The Power 575 server uses standard Power6 chips running at 4.7 GHz, with 4 MB of L2 cache per core, 32 MB of L3 cache per chip, and AltiVec vector math units available for number-crunching jobs. The server has 64 DDR2 memory slots and supports from 32 GB to 256 GB of main memory per node. With 14 nodes in a rack, Turek says a cluster of Power 575 machines can deliver a little more than 8 teraflops of computing power. Customers who want to gang up racks of Power 575 machines are able to so with IBM's Cluster Service Manager (CSM) software for AIX and Linux, and rather than use the "Federation" switching created for and deployed in the ASCI Purple AIX-based supercomputer at Lawrence Livermore Laboratory, IBM has put InfiniBand and Gigabit Ethernet ports on the Power 575 board and wants customers to use these networks for interconnecting server nodes into clusters.

Looking out ahead, Lawrence Livermore is going to be focusing on IBM's Blue Gene/L supercomputer to break through the petaflops barrier, even though it has made substantial investments in the ASCI Purple machine and continues to make use of this 100 teraflops box. The University of Illinois will become the new standard bearer for high-end Power-based supercomputing, says Turek, and in fact, the technology deployed in the Power 575 is laying the groundwork for a multi-petaflops machine that IBM and the university are working on based on the future Power7 family of multicore processors, expected to be delivered in the 2011 timeframe. To get to that performance level, IBM is going to have to deliver approximately an order of magnitude of floating point performance as the new Power 575 provides.

How is IBM going to do this? Beyond saying that IBM will do more engineering on the heating and cooling issues and move to multicore processors, Turek is not saying. But IBM, he says, has been working on these issues for a long time. "These problems have been staring at us since we launched Blue Gene back in 1999," says Turek. "This has not been a cavalier embrace of the green revolution on our part, but rather our desire to push the boundaries of supercomputing and expressly dealing with the implications of power and cooling in large machines."

Some customers will get the Blue Gene route, others will go the Power 575 route, and still others may even use Power 550 or Power 595 machines as nodes, depending on their workloads. Turek says that when IBM began working on Blue Gene, even organizations such as Lawrence Livermore who didn't think their algorithms, which scaled to maybe 16, 32, or 64 nodes, would scale beyond that. But these algorithms had not been updated since the 1970s, and they have now spent many years reworking them and parallelizing them better, and lo and behold, some supercomputing shops are now saying that they might be able to scale to 1 million cores. As for the Power 575, IBM is already sold out of the boxes, and has been preselling them to key customers, including some of the larger national weather modeling centers, which just so happen to be in the middle of an upgrade cycle.

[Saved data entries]
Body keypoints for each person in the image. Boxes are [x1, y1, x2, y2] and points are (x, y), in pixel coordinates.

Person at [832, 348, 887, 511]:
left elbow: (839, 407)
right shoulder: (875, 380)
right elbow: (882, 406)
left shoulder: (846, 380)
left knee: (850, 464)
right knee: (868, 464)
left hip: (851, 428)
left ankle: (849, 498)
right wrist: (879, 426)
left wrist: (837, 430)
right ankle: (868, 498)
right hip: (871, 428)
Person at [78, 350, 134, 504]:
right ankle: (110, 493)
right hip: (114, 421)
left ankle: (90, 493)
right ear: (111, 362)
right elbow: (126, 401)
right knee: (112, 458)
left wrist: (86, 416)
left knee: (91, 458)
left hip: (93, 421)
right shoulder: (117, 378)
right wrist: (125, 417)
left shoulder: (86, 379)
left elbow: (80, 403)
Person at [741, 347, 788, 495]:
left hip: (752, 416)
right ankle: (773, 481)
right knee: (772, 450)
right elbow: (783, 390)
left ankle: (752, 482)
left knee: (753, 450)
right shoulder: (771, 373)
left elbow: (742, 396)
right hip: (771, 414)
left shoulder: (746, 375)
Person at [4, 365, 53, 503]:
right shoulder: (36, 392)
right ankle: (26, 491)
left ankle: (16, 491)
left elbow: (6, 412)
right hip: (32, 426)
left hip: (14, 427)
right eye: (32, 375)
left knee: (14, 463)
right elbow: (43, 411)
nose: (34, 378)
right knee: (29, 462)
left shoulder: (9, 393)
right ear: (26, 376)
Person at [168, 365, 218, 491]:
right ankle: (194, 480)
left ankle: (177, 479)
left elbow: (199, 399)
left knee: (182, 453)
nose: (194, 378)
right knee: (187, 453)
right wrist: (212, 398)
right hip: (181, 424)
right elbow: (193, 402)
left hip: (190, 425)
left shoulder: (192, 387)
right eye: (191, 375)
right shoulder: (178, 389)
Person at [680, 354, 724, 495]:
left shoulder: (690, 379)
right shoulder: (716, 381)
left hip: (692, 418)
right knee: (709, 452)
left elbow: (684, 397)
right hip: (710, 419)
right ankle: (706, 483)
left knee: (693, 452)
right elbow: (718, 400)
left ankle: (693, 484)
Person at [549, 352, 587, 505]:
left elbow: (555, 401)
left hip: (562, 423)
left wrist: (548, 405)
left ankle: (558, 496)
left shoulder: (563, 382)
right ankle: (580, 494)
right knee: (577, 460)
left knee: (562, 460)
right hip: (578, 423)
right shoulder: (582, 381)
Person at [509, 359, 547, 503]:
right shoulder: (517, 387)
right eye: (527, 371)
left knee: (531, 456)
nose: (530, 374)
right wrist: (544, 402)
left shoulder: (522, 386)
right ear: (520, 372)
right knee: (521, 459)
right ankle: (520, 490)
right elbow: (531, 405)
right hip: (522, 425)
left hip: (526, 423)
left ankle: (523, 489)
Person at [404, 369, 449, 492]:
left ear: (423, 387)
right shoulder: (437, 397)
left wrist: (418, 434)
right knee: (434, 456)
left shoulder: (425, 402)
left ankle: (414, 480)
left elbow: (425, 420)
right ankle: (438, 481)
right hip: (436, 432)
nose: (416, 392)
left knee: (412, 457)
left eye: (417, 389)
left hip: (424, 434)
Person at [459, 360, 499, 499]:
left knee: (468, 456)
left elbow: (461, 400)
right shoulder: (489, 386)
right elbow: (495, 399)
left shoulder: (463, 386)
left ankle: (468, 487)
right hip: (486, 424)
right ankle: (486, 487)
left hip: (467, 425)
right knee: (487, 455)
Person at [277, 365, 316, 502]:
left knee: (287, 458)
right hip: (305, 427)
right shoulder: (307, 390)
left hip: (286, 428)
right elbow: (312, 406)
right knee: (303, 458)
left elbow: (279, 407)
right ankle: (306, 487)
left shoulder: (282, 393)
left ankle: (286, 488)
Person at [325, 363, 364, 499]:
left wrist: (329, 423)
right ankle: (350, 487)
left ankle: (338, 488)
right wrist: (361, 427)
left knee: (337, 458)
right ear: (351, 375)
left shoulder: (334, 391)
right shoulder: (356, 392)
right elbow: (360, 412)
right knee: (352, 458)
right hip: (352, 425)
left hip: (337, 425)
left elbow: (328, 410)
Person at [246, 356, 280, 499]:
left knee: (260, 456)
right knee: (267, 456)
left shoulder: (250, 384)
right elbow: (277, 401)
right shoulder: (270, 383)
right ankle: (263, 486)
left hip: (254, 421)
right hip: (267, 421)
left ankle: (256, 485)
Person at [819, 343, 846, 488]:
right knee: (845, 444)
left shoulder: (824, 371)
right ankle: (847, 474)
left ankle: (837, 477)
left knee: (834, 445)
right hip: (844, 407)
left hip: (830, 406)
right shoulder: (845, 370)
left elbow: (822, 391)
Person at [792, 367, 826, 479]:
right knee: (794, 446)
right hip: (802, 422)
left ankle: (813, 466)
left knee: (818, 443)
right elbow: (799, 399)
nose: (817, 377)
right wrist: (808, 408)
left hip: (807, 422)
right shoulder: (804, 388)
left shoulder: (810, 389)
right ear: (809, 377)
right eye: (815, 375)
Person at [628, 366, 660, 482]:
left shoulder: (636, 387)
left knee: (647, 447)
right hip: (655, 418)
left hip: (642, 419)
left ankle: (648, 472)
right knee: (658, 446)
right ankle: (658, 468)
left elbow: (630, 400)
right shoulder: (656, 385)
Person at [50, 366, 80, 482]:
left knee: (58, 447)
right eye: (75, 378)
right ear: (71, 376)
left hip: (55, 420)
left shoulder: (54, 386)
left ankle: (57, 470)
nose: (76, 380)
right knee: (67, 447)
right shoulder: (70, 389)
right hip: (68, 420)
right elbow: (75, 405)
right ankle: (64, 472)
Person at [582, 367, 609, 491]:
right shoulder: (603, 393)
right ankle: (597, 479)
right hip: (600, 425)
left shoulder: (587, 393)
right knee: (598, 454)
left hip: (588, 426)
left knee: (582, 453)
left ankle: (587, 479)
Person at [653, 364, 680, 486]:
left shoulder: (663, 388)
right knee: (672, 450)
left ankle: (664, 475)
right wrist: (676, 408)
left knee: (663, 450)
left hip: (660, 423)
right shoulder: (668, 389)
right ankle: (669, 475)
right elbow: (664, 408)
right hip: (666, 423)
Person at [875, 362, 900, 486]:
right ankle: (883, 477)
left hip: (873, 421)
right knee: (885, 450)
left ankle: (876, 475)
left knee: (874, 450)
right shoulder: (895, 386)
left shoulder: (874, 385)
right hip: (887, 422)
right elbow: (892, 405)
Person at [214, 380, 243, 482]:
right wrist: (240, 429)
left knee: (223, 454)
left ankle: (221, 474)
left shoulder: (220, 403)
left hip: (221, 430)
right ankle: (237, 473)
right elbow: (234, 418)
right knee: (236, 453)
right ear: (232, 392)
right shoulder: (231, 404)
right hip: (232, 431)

- [WORK TO COMPLETE]:
a) Retype the portion of the Power 575 text from "Looking out ahead, Lawrence" up to and including "Power 575 provides.".
b) Answer these questions using the Power 575 text:
(i) How many nodes fit in one rack?
(ii) On which future processor family is the multi-petaflops machine for IBM and the University of Illinois based?
(iii) In what year, according to Turek, was Blue Gene launched?

- [ANSWERS TO THIS EXERCISE]:
a)
Looking out ahead, Lawrence Livermore is going to be focusing on IBM's Blue Gene/L supercomputer to break through the petaflops barrier, even though it has made substantial investments in the ASCI Purple machine and continues to make use of this 100 teraflops box. The University of Illinois will become the new standard bearer for high-end Power-based supercomputing, says Turek, and in fact, the technology deployed in the Power 575 is laying the groundwork for a multi-petaflops machine that IBM and the university are working on based on the future Power7 family of multicore processors, expected to be delivered in the 2011 timeframe. To get to that performance level, IBM is going to have to deliver approximately an order of magnitude of floating point performance as the new Power 575 provides.

b)
(i) 14
(ii) The Power7 family of multicore processors
(iii) 1999